WORK INSTRUCTIONS: Can you carry on the passage below about level of detail in virtual environments, starting after its last sentence?

SOURCE TEXT:
--- --- ---

These primitives provide a more accurate method of representing objects that have curved surfaces. Curve primitives are based on parametric polynomials and surfaces can be represented using bivariate polynomials. Many types of curves and surfaces have been developed, and the mathematics behind the concepts is far more complex than that of polygons. However, curves and surfaces, in addition to providing greater accuracy, also reduce the number of primitives required in a complex model. This means that the model can be processed more quickly and decreases the amount of storage space it requires. Unfortunately, the display algorithms for these primitives are not as efficient as those for polygons and are more complicated , making the programming and de-bugging more difficult. Furthermore, these primitives are not as widely supported as polygons, although sophisticated tools will allow them to be used to import models in to a VE system.

2.4 Level of detail

Frame rate is a pervasive concern in virtual environments. One of the most common factors which impacts on frame rate is scene /model complexity. Specifically, the number of polygons and complexity of textures in the draw cycle (see section 4.3) has a direct bearing on the time it takes to render the frame. Many VR systems enable the world builder to trade off model complexity and frame rate by introducing a level of detail (LOD) function. Each model may be assigned a number of LODs. Only one LOD will be displayed at any time. An LOD defines the amount of detail displayed. For example, in a driving simulator the driver may observe a car moving towards him/her on the horizon. The approaching vehicle is currently a long distance away from the driver, thus much of the detail in the car’s model will be redundant. Here, a low level of detail will be employed (e.g. no textures, low polygon complexity). As the car approaches, more detail may be introduced. Finally, as the car reaches its closest point from the driver’s viewpoint, the highest level of detail will be displayed (this may include environmental texturing for reflection effects and a smooth body defined by a relatively large number of polygons). Here we can see that the transition between LODs is typically defined by a combination of the size of the object and it’s proximity in relation to the user’s viewpoint.

--- --- ---

SUPPLIED ENTRIES:
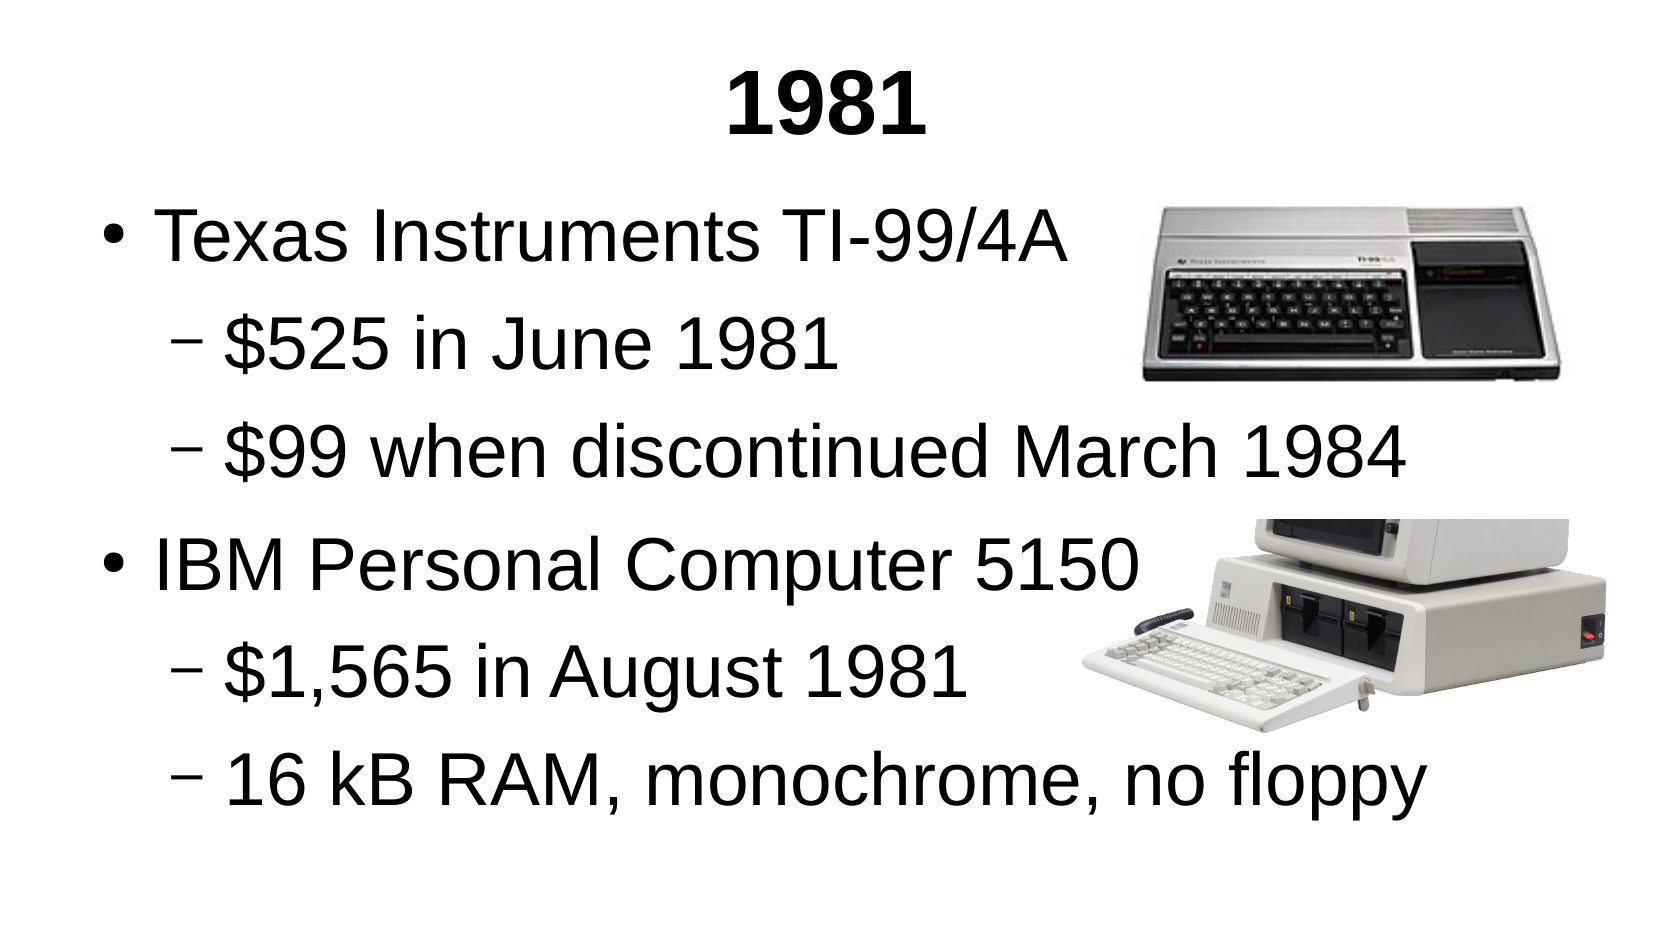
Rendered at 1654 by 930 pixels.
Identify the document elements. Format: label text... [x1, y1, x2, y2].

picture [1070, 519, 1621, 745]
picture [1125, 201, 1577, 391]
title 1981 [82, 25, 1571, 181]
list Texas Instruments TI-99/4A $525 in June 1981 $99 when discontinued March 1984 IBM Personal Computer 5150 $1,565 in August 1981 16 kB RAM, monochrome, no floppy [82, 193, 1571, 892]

--- --- ---

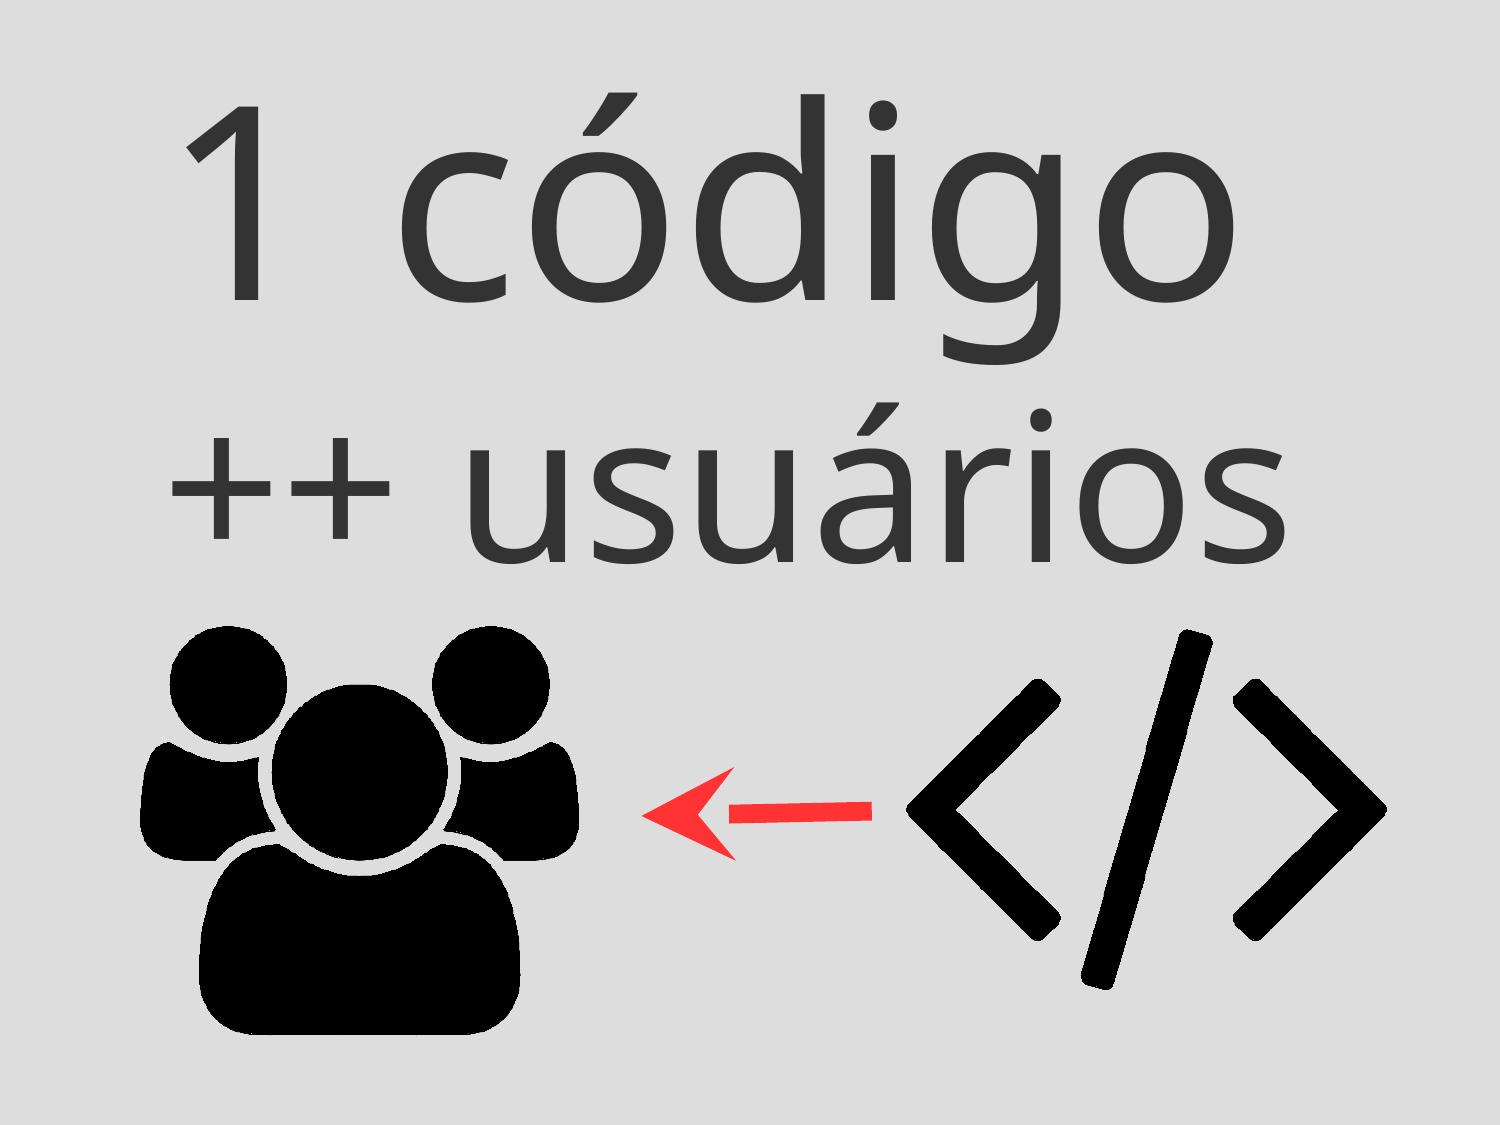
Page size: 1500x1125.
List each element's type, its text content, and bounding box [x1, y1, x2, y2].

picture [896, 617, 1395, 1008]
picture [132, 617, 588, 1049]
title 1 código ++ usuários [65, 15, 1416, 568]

--- --- ---

RESULT BELOW:
LODs may be defined in many modelling packages (e.g. MultiGen) as well as most VR authoring languages (e.g. dVS, VRML 2.0). Some packages (such as MultiGen Pro) will partially automate the process of creating levels of detail by increasing/decreasing the number of polygons in the constituent primitives.

2.5 Accuracy

In an ideal world it would be desirable if models could be exact representations of their real-world counterparts. However, as Green and Sun (1995) suggest " reality accuracy comes with a price, usually increased display time or memory usage." Accuracy is therefore, application dependent. In a VR simulation it may be possible to represent a sphere as a limited number of polygons (see Figure 2), whereas, in a CAD application, a precise representation may be required. This suggests that models created in CAD packages may not be suitable for use in virtual environments, where the ability to display models quickly is of primary importance.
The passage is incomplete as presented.